Diversification Opportunities for Advanced Medical and Old Mutual
-0.41 | Correlation Coefficient |
Very good diversification
The 3 months correlation between Advanced and Old is -0.41. Overlapping area represents the amount of risk that can be diversified away by holding Advanced Medical Solutions and Old Mutual in the same portfolio, assuming nothing else is changed. The correlation between historical prices or returns on Old Mutual and Advanced Medical is a relative statistical measure of the degree to which these equity instruments tend to move together. The correlation coefficient measures the extent to which returns on Advanced Medical Solutions are associated (or correlated) with Old Mutual. Values of the correlation coefficient range from -1 to +1, where. The correlation of zero (0) is possible when the price movement of Old Mutual has no effect on the direction of Advanced Medical i.e., Advanced Medical and Old Mutual go up and down completely randomly.
Pair Corralation between Advanced Medical and Old Mutual
Assuming the 90 days trading horizon Advanced Medical Solutions is expected to under-perform the Old Mutual. But the stock apears to be less risky and, when comparing its historical volatility, Advanced Medical Solutions is 2.9 times less risky than Old Mutual. The stock trades about 0.0 of its potential returns per unit of risk. The Old Mutual is currently generating about 0.05 of returns per unit of risk over similar time horizon. If you would invest 1,672 in Old Mutual on September 3, 2024 and sell it today you would earn a total of 3,848 from holding Old Mutual or generate 230.14% return on investment over 90 days.

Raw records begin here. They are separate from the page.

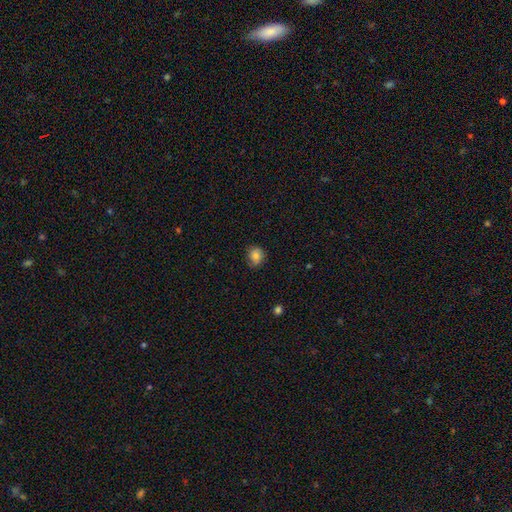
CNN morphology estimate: This is likely a smooth galaxy (73%). How rounded: likely round (78%). Merging: likely none (76%).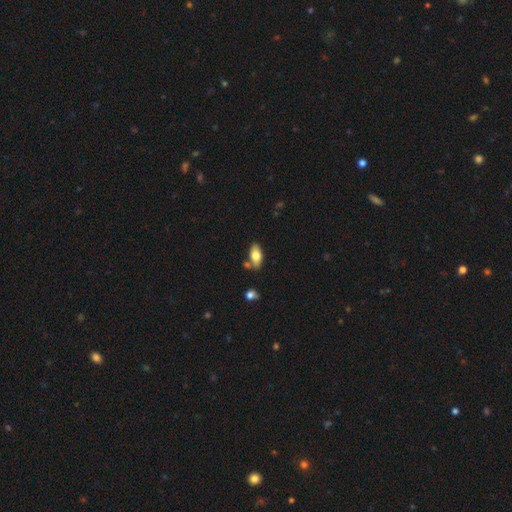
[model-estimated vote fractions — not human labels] smooth-or-featured: smooth: 74% | featured or disk: 19% | star or artifact: 7%
  how-rounded: in between: 90% | cigar-shaped: 7% | round: 3%
  merging: none: 71% | minor disturbance: 15% | merger: 11% | major disturbance: 3%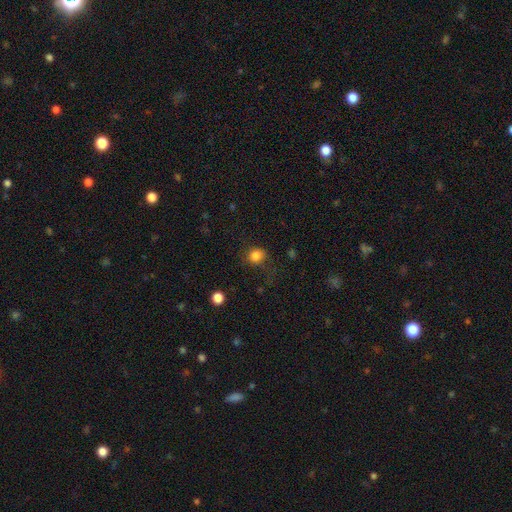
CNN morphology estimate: Smooth or featured? smooth (83%)
How rounded? round (80%)
Merging? none (75%)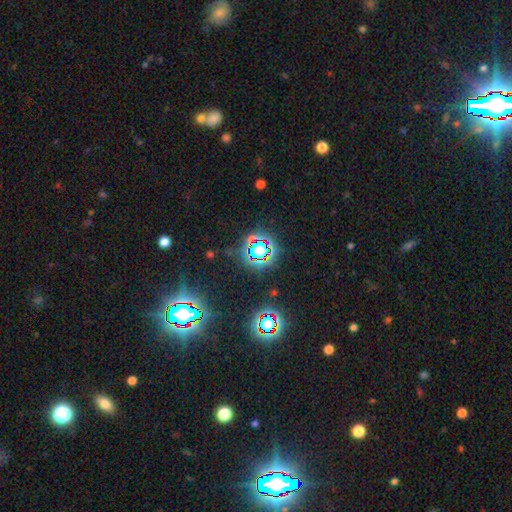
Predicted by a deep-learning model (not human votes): This appears to be a star or artifact, not a galaxy (82%).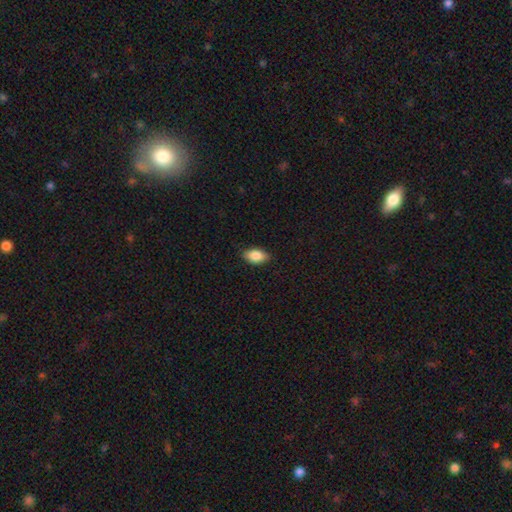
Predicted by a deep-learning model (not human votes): Smooth or featured? Predicted: smooth (p=0.84). How rounded? Predicted: in between (p=0.90). Merging? Predicted: none (p=0.86).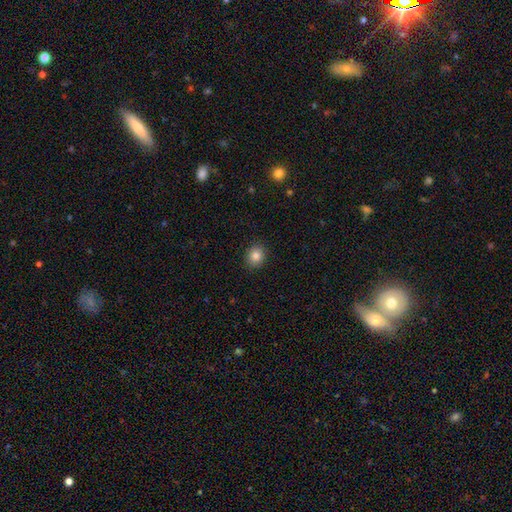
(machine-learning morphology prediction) smooth_or_featured: smooth (p=0.84) [alt: star or artifact p=0.10]
how_rounded: round (p=0.65) [alt: in between p=0.34]
merging: none (p=0.90) [alt: minor disturbance p=0.07]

Time Period | 3 Months [change] |
Direction | Moves Against |
Strength | Very Weak |
Accuracy | 100.0% |
Values | Daily Returns |
Advanced Medical Solutions vs. Old Mutual
Performance |
Timeline |
Advanced Medical Sol |
Old Mutual |
Advanced Medical and Old Mutual Volatility Contrast
Predicted Return Density |
Returns |
Pair Trading with Advanced Medical and Old Mutual
The main advantage of trading using opposite Advanced Medical and Old Mutual positions is that it hedges away some unsystematic risk. Because of two separate transactions, even if Advanced Medical position performs unexpectedly, Old Mutual can make up some of the losses. Pair trading also minimizes risk from directional movements in the market. For example, if an entire industry or sector drops because of unexpected headlines, the short position in Old Mutual will offset losses from the drop in Old Mutual's long position.Advanced Medical vs. National Beverage Corp | Advanced Medical vs. Cincinnati Financial Corp | Advanced Medical vs. Qurate Retail Series | Advanced Medical vs. St Galler Kantonalbank |
Old Mutual vs. Advanced Medical Solutions | Old Mutual vs. Empire Metals Limited | Old Mutual vs. CompuGroup Medical AG | Old Mutual vs. CAP LEASE AVIATION |
Check out your portfolio center.Note that this page's information should be used as a complementary analysis to find the right mix of equity instruments to add to your existing portfolios or create a brand new portfolio. You can also try the Risk-Return Analysis module to view associations between returns expected from investment and the risk you assume.